In the novel, he is disgusted and has contempt for the whites’ a treatment. In the same way, Pecola’s mother Polly also attempts to alienate her family. When she gets a job in white Fisher’s Home, she is proud of the work and so she spends all day shuttling between the white families. As a result, her husband and daughter become more and more neglected.

It is clearly evident when Pecola knocks the hot jam accidentally in Fisher’s home, that her mother, “Mrs. Breedlove yanks her up by the arm, slaps her again, and in a voice thin with anger, abuses Pecola directly” (Morrison, 109). This is in deep contrast to the utmost care she gives the hosts family’s little girl. Her behaviour shows that her personality is alienated, and she has lost her responsibility and position in the family. As a family, people should love, trust and tolerate each other. In Breedlove’s family, things are opposite since they all aspire to become whites hence losing the strong holds of a family. This almost suggested by the name where love breeds in pain.

As if the black people recognize this, they each in unique ways try to change their destinies and positions though in a faulty manner hence end up doomed. Morrison strongly makes a comment that, despite their efforts, the black people cannot choose their color and eyes. However, it may be easy to abandon their culture. The Bluest Eye not only introduces readers to a black tragic life and existence, but also wants the black people to adhere to their own culture and self value under the impact of the white culture (Gupta, 14).

As a fact, it is clear that there was no difference between the two cultures and race whether good or bad.
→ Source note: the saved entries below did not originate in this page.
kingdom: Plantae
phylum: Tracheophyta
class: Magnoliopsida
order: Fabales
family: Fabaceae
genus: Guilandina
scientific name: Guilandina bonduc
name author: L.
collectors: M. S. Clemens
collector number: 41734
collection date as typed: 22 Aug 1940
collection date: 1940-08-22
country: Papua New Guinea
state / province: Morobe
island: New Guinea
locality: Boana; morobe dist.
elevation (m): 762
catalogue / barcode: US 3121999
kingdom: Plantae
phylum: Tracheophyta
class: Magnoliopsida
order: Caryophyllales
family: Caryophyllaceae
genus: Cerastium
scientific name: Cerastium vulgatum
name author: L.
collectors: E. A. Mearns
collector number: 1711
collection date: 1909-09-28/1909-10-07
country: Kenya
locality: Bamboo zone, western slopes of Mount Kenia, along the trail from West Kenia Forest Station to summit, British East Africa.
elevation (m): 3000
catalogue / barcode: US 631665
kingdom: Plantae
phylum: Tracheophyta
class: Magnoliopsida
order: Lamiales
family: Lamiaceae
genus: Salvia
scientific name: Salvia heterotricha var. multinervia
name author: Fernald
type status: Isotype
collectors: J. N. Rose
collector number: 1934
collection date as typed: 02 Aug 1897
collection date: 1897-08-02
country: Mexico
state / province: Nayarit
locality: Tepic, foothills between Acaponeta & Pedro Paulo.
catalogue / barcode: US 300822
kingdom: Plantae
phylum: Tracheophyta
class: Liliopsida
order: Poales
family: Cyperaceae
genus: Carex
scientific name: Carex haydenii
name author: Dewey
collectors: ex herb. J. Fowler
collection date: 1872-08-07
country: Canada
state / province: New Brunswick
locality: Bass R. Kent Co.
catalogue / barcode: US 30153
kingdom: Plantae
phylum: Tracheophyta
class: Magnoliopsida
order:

It is only through contrast in political and economic strength that made the white culture stronger than the black culture. The long-term oppression has translated to demoralized spirit of the black people such as Pecola.

The black people were unable to fight under the heavy hand of a dominant culture, and thus they cold not realize their identities. This led to forsaking of their culture and their traditional values, choosing instead to accept and respect the white culture. Their main concern was to appreciation the beauty of the whites as the peak performance of their desperate need to be like them.

In this act, the belief was that the white skin, brown hair and blue eyes, are the standards of beauty, while the black color is a dirty and ugly symbol. Such are like Polly, who wants to have blue eyes. Influenced by the white culture, the black community has thus lost self consciousness spiraling to abdicate family responsibilities (Page, 24).

The awakening of a nation always starts from an ideology which can also lead to perishing of a culture. For a nation that has lost its social position, there is a need to adhere and develop own national culture. Without any distinction, every nation is equal and free. Therefore, the black race should also be respected. The black children should be happy and lead a normal life full of beautiful dreams, lively songs, self worth and social recognition.

Works Cited

Gupta, Monika. Women Writers in the Twentieth Century Literature. New Delhi: Atlantic Publishers and Distributors, 2000. Print.

Long, Richard A, and Eugenia W. Collier. Afro-American Writing: An Anthology of Prose and Poetry. University Park: Pennsylvania State University Press, 1985. Print.

Morrison, Toni. The Bluest Eye. New York: Vintage, 2007. Print.

Page, Philip. Dangerous Freedom: Fusion and Fragmentation in Toni Morrison’s Novels. Jackson: Univ. Press of Mississippi, 1995. Print.